**TASK BRIEF**
The goal here is an exact copy of the entries below, without their pictures.
SUPPLIED RECORDS section start
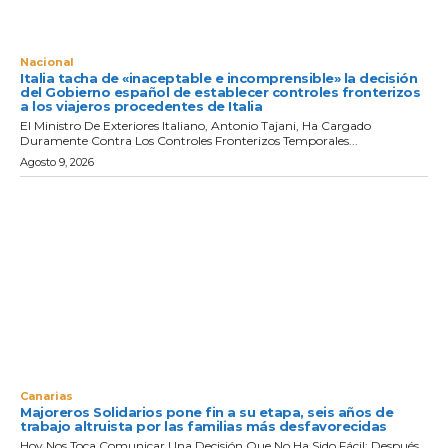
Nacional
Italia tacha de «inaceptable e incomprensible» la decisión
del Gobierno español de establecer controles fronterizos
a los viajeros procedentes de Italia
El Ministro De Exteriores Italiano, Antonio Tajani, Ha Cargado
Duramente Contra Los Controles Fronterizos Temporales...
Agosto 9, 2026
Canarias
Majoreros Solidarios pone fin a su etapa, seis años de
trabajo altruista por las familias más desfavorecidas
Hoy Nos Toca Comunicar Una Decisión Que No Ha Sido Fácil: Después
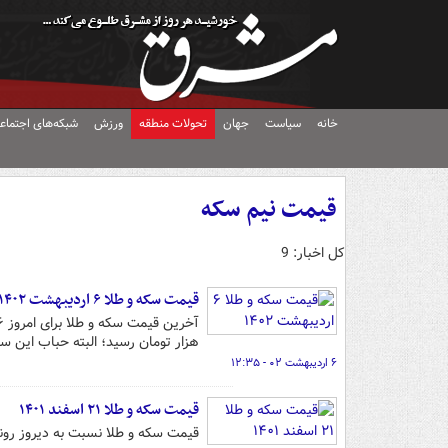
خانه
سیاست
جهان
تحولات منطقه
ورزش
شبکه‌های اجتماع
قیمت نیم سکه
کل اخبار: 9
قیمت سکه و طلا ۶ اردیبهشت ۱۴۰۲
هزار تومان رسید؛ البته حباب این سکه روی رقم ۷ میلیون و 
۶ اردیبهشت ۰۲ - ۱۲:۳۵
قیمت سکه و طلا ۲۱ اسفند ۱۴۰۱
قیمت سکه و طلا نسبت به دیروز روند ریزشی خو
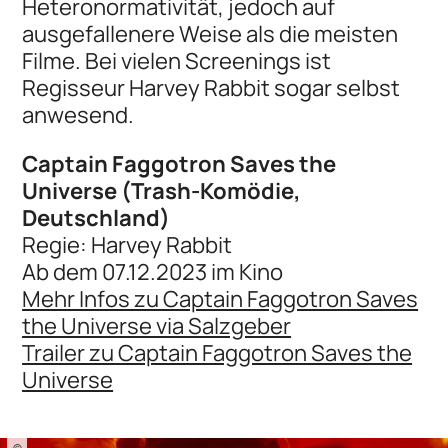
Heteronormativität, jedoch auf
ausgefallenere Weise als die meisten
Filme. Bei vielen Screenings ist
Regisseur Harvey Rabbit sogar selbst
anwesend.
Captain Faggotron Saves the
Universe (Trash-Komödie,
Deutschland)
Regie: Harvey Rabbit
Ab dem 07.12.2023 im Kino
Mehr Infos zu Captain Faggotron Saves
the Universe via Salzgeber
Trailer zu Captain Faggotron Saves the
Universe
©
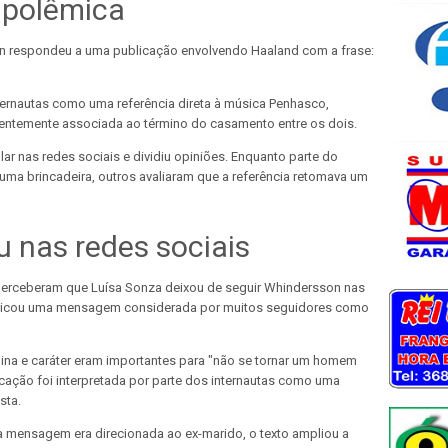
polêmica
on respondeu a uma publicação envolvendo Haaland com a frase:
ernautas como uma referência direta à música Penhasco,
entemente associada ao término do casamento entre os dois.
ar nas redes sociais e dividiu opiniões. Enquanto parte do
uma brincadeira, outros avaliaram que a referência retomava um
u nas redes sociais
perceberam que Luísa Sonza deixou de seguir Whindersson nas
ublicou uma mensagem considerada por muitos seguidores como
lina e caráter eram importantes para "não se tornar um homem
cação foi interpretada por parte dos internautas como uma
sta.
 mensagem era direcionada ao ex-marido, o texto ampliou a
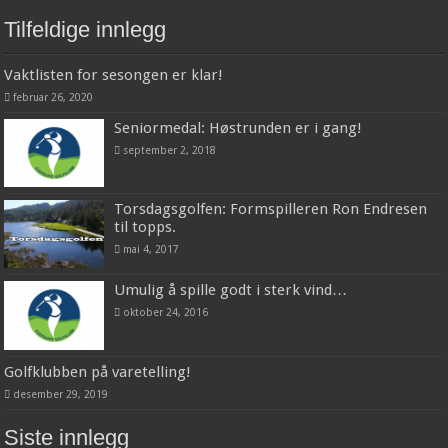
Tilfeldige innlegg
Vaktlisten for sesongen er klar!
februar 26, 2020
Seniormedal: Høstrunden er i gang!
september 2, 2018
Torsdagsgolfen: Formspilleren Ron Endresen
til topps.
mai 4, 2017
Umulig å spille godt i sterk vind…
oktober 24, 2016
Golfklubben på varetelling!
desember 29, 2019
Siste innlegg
SUPPLIED RECORDS section end
**ANSWER TO THIS PROBLEM**
Nacional
Italia tacha de «inaceptable e incomprensible» la decisión
del Gobierno español de establecer controles fronterizos
a los viajeros procedentes de Italia
El Ministro De Exteriores Italiano, Antonio Tajani, Ha Cargado
Duramente Contra Los Controles Fronterizos Temporales...
Agosto 9, 2026
Canarias
Majoreros Solidarios pone fin a su etapa, seis años de
trabajo altruista por las familias más desfavorecidas
Hoy Nos Toca Comunicar Una Decisión Que No Ha Sido Fácil: Después
خانه
سیاست
جهان
تحولات منطقه
ورزش
شبکه‌های اجتماع
قیمت نیم سکه
کل اخبار: 9
قیمت سکه و طلا ۶ اردیبهشت ۱۴۰۲
هزار تومان رسید؛ البته حباب این سکه روی رقم ۷ میلیون و 
۶ اردیبهشت ۰۲ - ۱۲:۳۵
قیمت سکه و طلا ۲۱ اسفند ۱۴۰۱
قیمت سکه و طلا نسبت به دیروز روند ریزشی خو
Heteronormativität, jedoch auf
ausgefallenere Weise als die meisten
Filme. Bei vielen Screenings ist
Regisseur Harvey Rabbit sogar selbst
anwesend.
Captain Faggotron Saves the
Universe (Trash-Komödie,
Deutschland)
Regie: Harvey Rabbit
Ab dem 07.12.2023 im Kino
Mehr Infos zu Captain Faggotron Saves
the Universe via Salzgeber
Trailer zu Captain Faggotron Saves the
Universe
©
polêmica
on respondeu a uma publicação envolvendo Haaland com a frase:
ernautas como uma referência direta à música Penhasco,
entemente associada ao término do casamento entre os dois.
ar nas redes sociais e dividiu opiniões. Enquanto parte do
uma brincadeira, outros avaliaram que a referência retomava um
u nas redes sociais
perceberam que Luísa Sonza deixou de seguir Whindersson nas
ublicou uma mensagem considerada por muitos seguidores como
lina e caráter eram importantes para "não se tornar um homem
cação foi interpretada por parte dos internautas como uma
sta.
 mensagem era direcionada ao ex-marido, o texto ampliou a
Tilfeldige innlegg
Vaktlisten for sesongen er klar!
februar 26, 2020
Seniormedal: Høstrunden er i gang!
september 2, 2018
Torsdagsgolfen: Formspilleren Ron Endresen
til topps.
mai 4, 2017
Umulig å spille godt i sterk vind…
oktober 24, 2016
Golfklubben på varetelling!
desember 29, 2019
Siste innlegg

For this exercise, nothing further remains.